L’impegno filantropico
Sul fronte della governance, l’amministratore delegato di OpenAI, Sam Altman, ha chiarito martedì che il percorso più probabile per la nuova struttura aziendale prevede una quotazione in borsa (Ipo), dato il fabbisogno di capitali e le dimensioni raggiunte dall’azienda. Una Ipo permetterebbe a OpenAI di raccogliere decine o centinaia di miliardi di dollari vendendo azioni al pubblico, come hanno fatto in passato giganti tecnologici quali Facebook e Google. Altman, 40 anni, imprenditore della Silicon Valley che ha guidato OpenAI attraverso le sue fasi più tumultuose inclusa la propria rimozione temporanea dal consiglio nel novembre 2023 (quando il board lo licenziò per poi riassumerlo dopo appena cinque giorni a seguito di una rivolta interna dei dipendenti), non riceverà partecipazioni azionarie nella società ristrutturata, ribaltando le discussioni avvenute nel 2024 secondo cui avrebbe dovuto ottenere una quota del 7% del valore di oltre 10 miliardi di dollari. La decisione risponde alle critiche di chi aveva accusato OpenAI di deviare dalla propria missione originaria non profit per arricchire i fondatori. Parallelamente la OpenAI Foundation ha annunciato un impegno filantropico iniziale di 25 miliardi di dollari destinato a due aree prioritarie: salute e cura delle malattie (dalla ricerca sui tumori ai vaccini), oltre a soluzioni tecniche per la resilienza contro i rischi informatici legati all’intelligenza artificiale, come ad esempio la protezione da attacchi informatici perpetrati utilizzando sistemi di intelligenza artificiale malevoli.

****************

- **Il compito**: Estendi il brano sulla governance e sull'impegno filantropico di OpenAI, riprendendo subito dopo la sua ultima frase. Le voci della raccolta non hanno alcun ruolo in questo lavoro.

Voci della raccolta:
****************

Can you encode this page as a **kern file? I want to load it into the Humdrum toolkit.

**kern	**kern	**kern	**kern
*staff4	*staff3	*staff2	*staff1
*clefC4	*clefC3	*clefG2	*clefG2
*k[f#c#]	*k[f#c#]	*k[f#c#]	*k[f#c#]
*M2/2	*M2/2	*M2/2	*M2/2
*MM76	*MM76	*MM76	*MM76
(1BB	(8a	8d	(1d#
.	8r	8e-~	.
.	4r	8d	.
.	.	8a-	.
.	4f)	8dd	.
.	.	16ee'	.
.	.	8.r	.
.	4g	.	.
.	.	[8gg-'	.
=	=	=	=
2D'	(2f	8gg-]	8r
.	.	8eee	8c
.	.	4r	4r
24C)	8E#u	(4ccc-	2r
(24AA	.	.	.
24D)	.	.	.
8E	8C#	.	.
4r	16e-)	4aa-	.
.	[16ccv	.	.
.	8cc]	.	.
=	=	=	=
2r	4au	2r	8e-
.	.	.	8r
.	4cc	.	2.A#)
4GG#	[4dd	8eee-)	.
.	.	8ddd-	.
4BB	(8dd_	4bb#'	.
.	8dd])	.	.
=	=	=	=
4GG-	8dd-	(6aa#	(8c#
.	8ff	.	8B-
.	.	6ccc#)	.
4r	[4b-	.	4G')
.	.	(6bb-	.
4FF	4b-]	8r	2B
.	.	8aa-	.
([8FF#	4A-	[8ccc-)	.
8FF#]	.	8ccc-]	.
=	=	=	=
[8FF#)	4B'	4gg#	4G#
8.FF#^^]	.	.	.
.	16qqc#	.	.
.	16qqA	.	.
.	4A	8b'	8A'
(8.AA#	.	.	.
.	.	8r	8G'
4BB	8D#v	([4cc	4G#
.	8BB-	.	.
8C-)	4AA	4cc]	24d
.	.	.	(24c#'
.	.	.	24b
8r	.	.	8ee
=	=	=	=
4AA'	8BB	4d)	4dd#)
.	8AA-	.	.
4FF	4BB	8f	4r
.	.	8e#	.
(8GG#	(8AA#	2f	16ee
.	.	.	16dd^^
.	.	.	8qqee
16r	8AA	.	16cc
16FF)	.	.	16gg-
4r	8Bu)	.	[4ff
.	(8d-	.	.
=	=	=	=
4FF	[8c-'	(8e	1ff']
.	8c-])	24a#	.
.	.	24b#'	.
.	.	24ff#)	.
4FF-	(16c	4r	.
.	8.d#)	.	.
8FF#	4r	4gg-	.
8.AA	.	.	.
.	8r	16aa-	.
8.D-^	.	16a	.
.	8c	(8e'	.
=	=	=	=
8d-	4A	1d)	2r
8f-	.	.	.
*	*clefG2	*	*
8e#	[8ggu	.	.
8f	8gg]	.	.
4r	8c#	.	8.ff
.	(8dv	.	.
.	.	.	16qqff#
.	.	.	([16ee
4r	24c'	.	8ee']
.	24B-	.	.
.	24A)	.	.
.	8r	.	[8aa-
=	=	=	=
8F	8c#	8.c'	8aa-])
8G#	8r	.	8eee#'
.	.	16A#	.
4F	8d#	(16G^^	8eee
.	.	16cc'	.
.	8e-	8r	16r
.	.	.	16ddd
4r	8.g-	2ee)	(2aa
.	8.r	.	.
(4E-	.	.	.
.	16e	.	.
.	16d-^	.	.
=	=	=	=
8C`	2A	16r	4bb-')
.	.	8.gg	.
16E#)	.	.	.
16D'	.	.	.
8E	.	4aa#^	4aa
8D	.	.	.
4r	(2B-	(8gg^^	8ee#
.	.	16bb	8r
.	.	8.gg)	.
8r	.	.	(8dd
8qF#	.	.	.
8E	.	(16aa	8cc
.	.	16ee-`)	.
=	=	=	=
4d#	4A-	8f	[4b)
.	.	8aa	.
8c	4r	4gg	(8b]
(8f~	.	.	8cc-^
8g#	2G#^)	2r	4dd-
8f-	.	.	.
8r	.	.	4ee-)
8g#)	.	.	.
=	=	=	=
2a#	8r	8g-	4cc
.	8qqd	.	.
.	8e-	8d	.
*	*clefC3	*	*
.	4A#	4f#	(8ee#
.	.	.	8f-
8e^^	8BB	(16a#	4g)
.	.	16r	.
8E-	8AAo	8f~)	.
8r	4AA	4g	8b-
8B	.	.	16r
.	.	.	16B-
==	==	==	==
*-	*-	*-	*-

****************

- **Risposta al compito**:
Le accuse di Elon Musk
Il processo di ristrutturazione ha dovuto tuttavia superare l’opposizione di diversi soggetti. Tra i più agguerriti, Elon Musk, cofondatore di OpenAI che nel 2018 si era allontanato dall’azienda per conflitti strategici (Musk voleva che OpenAI diventasse parte di Tesla, proposta respinta dagli altri fondatori) e che ora guida il concorrente xAI. L’imprenditore sudafricano ha intentato diverse cause legali sostenendo che OpenAI avrebbe tradito la missione non profit originaria trasformandosi in un’azienda commerciale controllata da Microsoft. A marzo un giudice federale ha respinto la richiesta di Musk di bloccare la conversione in società a scopo di lucro, pur lasciando aperta la possibilità di un procedimento accelerato per esaminare nel merito le accuse avanzate da Musk, tra cui presunte violazioni contrattuali e appropriazione indebita.
Cosa rimane della non profit?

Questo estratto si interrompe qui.